La notion de temps présent glisse, dans l’espace de la toile, vers le temps éternel.
Le tableau passe d’un temps à un autre, d’un temps fini à un temps infini, du temps arrêté par l’instant au temps éternel de la résurrection.
Ainsi le présent n’est qu’un faux instant.

 

B/ message christique

Cette nature morte a une vocation morale.

Le message porté par la toile incarne les préoccupations religieuses du XVIIe.

Balthazar van der Ast associait souvent les fleurs aux coquillages pour produire des images qui peuvent s’interpréter de plusieurs façons.

Cette nature morte empreintes de spiritualité est une invitation à la méditation sur la destinée humaine.

Le tableau ambitionne de désigner sur son mode symbolique la relation au divin.

Les coquillages, à l’époque des objets de collection coûteux rappellent le goût pour les cabinets de curiosités. Ils sont associés à une vie luxueuse.
Les coquillages sont des enveloppes vides qui évoquent la dépouille mortelle.
Ils peuvent connoter la vanité et le caractère éphémère des plaisirs matériels -tout comme la fleur de pommier, qui ne s’épanouit que brièvement et qui, parce qu’elle est coupée se flétrira bientôt.
Elle renvoie à la précarité de l’existence comme l’évoquent les feuilles rongées par le mille-pattes.

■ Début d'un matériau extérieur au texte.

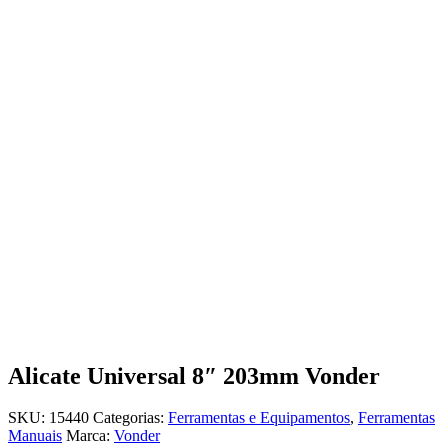
Alicate Universal 8″ 203mm Vonder
SKU:
15440
Categorias:
Ferramentas e Equipamentos
,
Ferramentas
Manuais
Marca:
Vonder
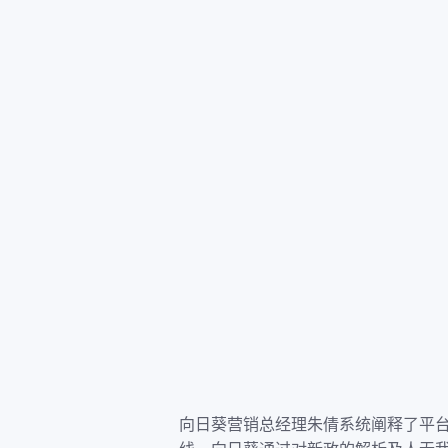
向日葵营销总经理朱倩系统阐释了平台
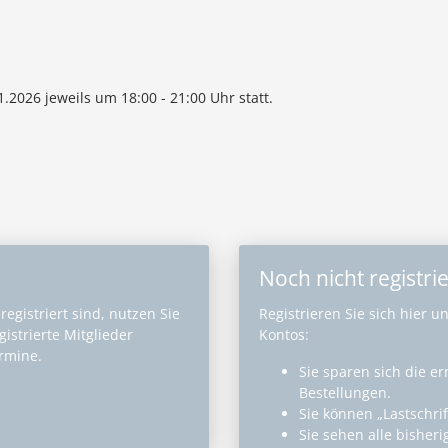
.2026 jeweils um 18:00 - 21:00 Uhr statt.
Noch nicht registrie
egistriert sind, nutzen Sie
Registrieren Sie sich hier u
istrierte Mitglieder
Kontos:
ermine.
Sie sparen sich die e
Bestellungen.
Sie können „Lastschri
Sie sehen alle bisher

Les fleurs sont une allusion au livre de Job : « semblable à la fleur, l’homme s’épanouit et se fane ; il s’efface comme une ombre ».

La fleur évoque la fragilité de l’existence.

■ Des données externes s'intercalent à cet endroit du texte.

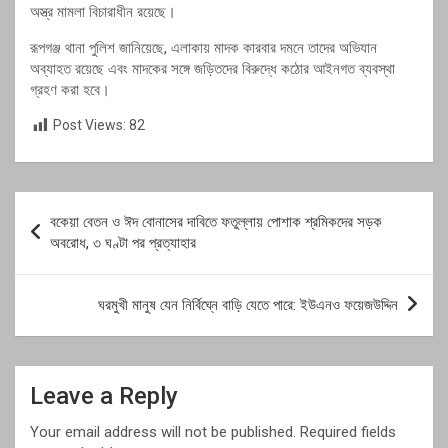
অস্ত্র মামলা বিচারাধীন রয়েছে।
রূপগঞ্জ থানা পুলিশ জানিয়েছে, এলাকায় মাদক কারবার দমনে তাদের অভিযান
অব্যাহত রয়েছে এবং মাদকের সঙ্গে জড়িতদের বিরুদ্ধে কঠোর আইনগত ব্যবস্থা
গ্রহণ করা হবে।
Post Views:
82
Post
বকেয়া বেতন ও ঈদ বোনাসের দাবিতে ফতুল্লায় পোশাক শ্রমিকদের সড়ক
navigation
অবরোধ, ৩ ঘণ্টা পর প্রত্যাহার
ঘরমুখী মানুষ যেন নির্বিঘ্নে বাড়ি যেতে পারে: ইউএনও ফয়েজউদ্দিন
Leave a Reply
Your email address will not be published.
Required fields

Le tableau établit une opposition entre le monde terrestre et l’au-delà :
L’abeille incarne le labeur, elle est l’emblème du Christ Sauveur.
La fleur de pommier, l’Arbre de la connaissance, renvoie au péché originel.
La pomme symbolise la faute d’Adam et Ève et renvoie au sacrifice du Christ qui a donné sa vie pour les hommes.
La branche de myosotis aux fleurs cruciformes  évoque la Passion du Christ.

Le lézard, parfois considéré comme un symbole de résurrection en raison de sa mue, est également associé au mensonge, et donc au péché.

Ces deux éléments sont à confronter avec le papillon, symbole du paradis et de l’éternité. Le papillon renvoie à Psyché – l’âme, et donc, à la résurrection.

La mort rode dans cette composition.

La table sur laquelle reposent les objets est une pierre funéraire.
L’intention du peintre est de rappeler qu’au-delà de sa notoriété terrestre, l’artiste est appelé à la même destinée que tous les hommes.

La réforme protestante du XVIe a conduit les artistes à renoncer aux sujets religieux et à se tourner vers les sujets du quotidien.
Sous couvert de représenter les objets du quotidien, cette nature morte compile des objets-symboles qui sont autant de messages chrétiens.

Le regardant se trouve en face d’un tableau qui par sa composition constitue un écran visuel.
Le tableau abstrait le regardant de ses pensées particulières en lui rappelant son devenir universel.

La branche de fleurs de pommier est plus qu’un attribut symbolique.

Par sa présence physique,
Elle attire le regard et invite à méditer sur notre mort.

 

Conclusion

Les premières natures mortes datent de la période hellénistique (IIIe-IIe avant J.C.) puis des fresques et mosaïques d’Herculanum, Pompéi et Rome.

Les Vanités connaissent au XVIIe un renouveau en relation avec les conditions historiques du moment.

Bien que l’histoire de l’art situe la peinture des Vanités aux Pays-Bas, les expositions des dernières décennies ont révélé un grand nombre d’œuvres provenant d’Allemagne, d’Espagne, d’Italie et de France.

C’est à partir de Roger van der Weyden que les Vanités sont devenues des peintures reflétant les mentalités et les interrogations du début du XVIIe.

Ces tableaux dénonçaient généralement les apparences trompeuses en faveur d’une vérité rivale de l’illusion.

Les collections publiques françaises conservent des œuvres de Balthazar van der Ast. Les musées du nord de la France (Lille, Arras, Calais, Douai) sont mieux dotés que les autres à l’exception du musée du Louvre.